« Harmattan BD » est une collection créée par Christophe Cassiau-Haurie, que les visiteurs et lecteurs d’Africultures (1)connaissent bien. Spécialiste incontestable et incontesté de la bande dessinée africaine, il a publié de nombreux articles et ouvrages sur le sujet. Le dernier en date, Quand la BD d’Afrique s’invite en Europe, Répertoire analytique, vient de paraître aux Éditions L’Harmattan. Passer de la critique à la pratique éditoriale n’est cependant pas aisé. Il faut faire des choix, imprimer une ligne à la collection et ne jamais relâcher ses efforts pour atteindre le but fixé. Même si le titre de la collection reste neutre, l’objectif est double : mieux faire connaître les auteurs africains au public européen général et atteindre, grâce à l’image et la logistique d’une maison d’édition connue pour ses publications sur l’Afrique, le public africain lui-même. Reconnaissons que les moyens ont été mis pour réussir : impression de qualité et surtout – il faut le souligner pour une maison d’édition dont le prix des ouvrages est parfois dissuasif – prix abordable, aligné sur ceux des concurrents. Ceci dit, percer le marché africain n’est pas facile et l’édition de la bande dessinée se heurte aux mêmes écueils, commerciaux, financiers, culturels que ceux de la littérature générale. Pourtant, la BD est, à n’en pas douter, un des supports les plus à même d’atteindre la jeunesse et de débattre avec elle de l’avenir du continent africain. De son avenir. Le dernier titre de la collection (2), Thembi et Jetje, Tisseuses de l’arc-en-ciel, en est le meilleur exemple.

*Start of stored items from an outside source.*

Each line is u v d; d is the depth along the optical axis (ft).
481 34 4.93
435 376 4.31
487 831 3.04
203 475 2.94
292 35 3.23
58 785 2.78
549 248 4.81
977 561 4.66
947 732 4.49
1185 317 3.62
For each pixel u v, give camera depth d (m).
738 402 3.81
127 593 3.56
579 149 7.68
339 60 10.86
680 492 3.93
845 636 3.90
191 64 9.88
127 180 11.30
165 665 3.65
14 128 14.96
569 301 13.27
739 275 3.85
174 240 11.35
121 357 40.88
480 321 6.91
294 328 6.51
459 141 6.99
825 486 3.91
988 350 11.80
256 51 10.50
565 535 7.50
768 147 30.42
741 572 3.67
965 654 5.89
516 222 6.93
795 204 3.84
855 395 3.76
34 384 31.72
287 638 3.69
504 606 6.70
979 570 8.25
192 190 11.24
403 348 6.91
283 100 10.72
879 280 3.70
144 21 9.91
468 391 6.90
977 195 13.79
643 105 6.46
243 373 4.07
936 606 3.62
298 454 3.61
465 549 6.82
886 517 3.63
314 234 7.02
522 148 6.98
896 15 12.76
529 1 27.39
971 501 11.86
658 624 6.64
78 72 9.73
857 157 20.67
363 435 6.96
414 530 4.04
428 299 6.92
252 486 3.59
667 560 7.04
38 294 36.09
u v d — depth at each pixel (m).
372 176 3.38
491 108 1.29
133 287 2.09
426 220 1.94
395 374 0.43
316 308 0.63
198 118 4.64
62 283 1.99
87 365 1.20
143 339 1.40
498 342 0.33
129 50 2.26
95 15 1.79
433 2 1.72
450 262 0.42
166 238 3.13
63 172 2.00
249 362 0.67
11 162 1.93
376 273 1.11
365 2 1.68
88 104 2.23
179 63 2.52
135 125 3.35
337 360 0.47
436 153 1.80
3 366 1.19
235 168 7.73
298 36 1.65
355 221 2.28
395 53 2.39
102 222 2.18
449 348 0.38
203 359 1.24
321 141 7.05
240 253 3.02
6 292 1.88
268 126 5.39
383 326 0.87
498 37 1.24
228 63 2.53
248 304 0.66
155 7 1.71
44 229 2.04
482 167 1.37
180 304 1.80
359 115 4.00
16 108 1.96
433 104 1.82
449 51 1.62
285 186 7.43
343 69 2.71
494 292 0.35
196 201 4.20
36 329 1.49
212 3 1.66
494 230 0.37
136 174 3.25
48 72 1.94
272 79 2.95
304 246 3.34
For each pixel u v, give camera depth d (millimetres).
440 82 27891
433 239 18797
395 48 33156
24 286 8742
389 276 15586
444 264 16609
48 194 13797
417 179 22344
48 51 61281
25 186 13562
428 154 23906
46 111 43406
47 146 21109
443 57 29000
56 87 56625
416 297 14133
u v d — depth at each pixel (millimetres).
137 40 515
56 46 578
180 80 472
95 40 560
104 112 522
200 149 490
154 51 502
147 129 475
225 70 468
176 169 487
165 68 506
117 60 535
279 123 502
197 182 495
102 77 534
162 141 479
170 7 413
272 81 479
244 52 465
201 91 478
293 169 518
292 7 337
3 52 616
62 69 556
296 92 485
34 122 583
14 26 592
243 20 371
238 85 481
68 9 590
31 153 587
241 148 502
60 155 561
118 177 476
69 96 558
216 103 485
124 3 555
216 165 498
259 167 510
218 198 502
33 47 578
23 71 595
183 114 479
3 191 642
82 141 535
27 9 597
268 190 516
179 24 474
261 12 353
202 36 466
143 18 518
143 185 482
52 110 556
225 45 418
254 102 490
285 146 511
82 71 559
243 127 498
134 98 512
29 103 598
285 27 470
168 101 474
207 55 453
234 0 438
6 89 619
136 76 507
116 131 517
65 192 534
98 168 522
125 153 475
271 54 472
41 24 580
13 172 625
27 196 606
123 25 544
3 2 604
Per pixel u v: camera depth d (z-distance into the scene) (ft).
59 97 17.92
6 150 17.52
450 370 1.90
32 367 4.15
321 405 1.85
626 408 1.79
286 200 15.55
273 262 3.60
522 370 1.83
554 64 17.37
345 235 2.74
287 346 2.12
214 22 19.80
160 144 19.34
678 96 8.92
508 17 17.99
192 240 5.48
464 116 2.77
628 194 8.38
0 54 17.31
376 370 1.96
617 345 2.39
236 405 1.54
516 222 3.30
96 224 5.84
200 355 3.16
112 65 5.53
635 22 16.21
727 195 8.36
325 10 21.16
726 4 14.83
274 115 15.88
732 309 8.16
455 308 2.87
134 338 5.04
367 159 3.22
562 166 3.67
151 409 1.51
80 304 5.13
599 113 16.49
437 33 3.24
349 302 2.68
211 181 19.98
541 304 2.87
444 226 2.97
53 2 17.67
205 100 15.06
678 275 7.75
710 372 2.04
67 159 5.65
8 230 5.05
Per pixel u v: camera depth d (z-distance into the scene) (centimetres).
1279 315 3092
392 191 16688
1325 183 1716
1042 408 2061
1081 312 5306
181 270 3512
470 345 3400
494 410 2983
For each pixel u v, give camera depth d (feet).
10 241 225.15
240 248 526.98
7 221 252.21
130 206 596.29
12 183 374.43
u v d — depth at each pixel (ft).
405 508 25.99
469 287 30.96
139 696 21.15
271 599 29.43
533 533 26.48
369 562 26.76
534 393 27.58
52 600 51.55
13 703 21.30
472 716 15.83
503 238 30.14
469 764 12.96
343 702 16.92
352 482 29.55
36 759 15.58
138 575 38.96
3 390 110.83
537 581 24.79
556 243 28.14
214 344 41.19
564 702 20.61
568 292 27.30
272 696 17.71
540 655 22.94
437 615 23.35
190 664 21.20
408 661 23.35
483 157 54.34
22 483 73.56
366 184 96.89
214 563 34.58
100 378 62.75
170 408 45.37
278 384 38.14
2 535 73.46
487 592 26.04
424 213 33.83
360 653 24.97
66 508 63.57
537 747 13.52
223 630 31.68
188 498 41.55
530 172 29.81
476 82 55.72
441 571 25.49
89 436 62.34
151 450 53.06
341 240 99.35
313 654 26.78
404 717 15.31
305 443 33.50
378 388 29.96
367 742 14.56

Écrit par un scénariste unique, Christophe Edimo, et réalisée par neuf dessinateurs/rices (Batoule Alimam, Bozena Augustyn, Samuel Daina, Adjim Danngar (3), Armella Leunig, Simon Mbumbo (4), Brahim Rais, Brice Reignier et Didier Viodé), l’album décline en dix chapitres l’histoire de l’Afrique du Sud, de la libération de Nelson Mandela en 1990 à nos jours, c’est-à-dire en 2010, date de l’écriture du récit. Vingt ans de la naissance d’une nouvelle nation, celle que l’archevêque Desmond Tutu, Prix Nobel de la paix en 1984, avait appelée – dans un lyrisme quasi biblique – la nation « Arc-en-ciel » : « Nous, représentants de diverses cultures, langues et races, nous devenons une seule nation. Nous sommes le peuple divin de l’arc-en-ciel ». Une nation de toutes les couleurs, multiraciale et multiculturelle. Le creuset d’une nouvelle société, qui, si l’expérience réussit, pourrait devenir un exemple pour l’Afrique et pour le monde entier.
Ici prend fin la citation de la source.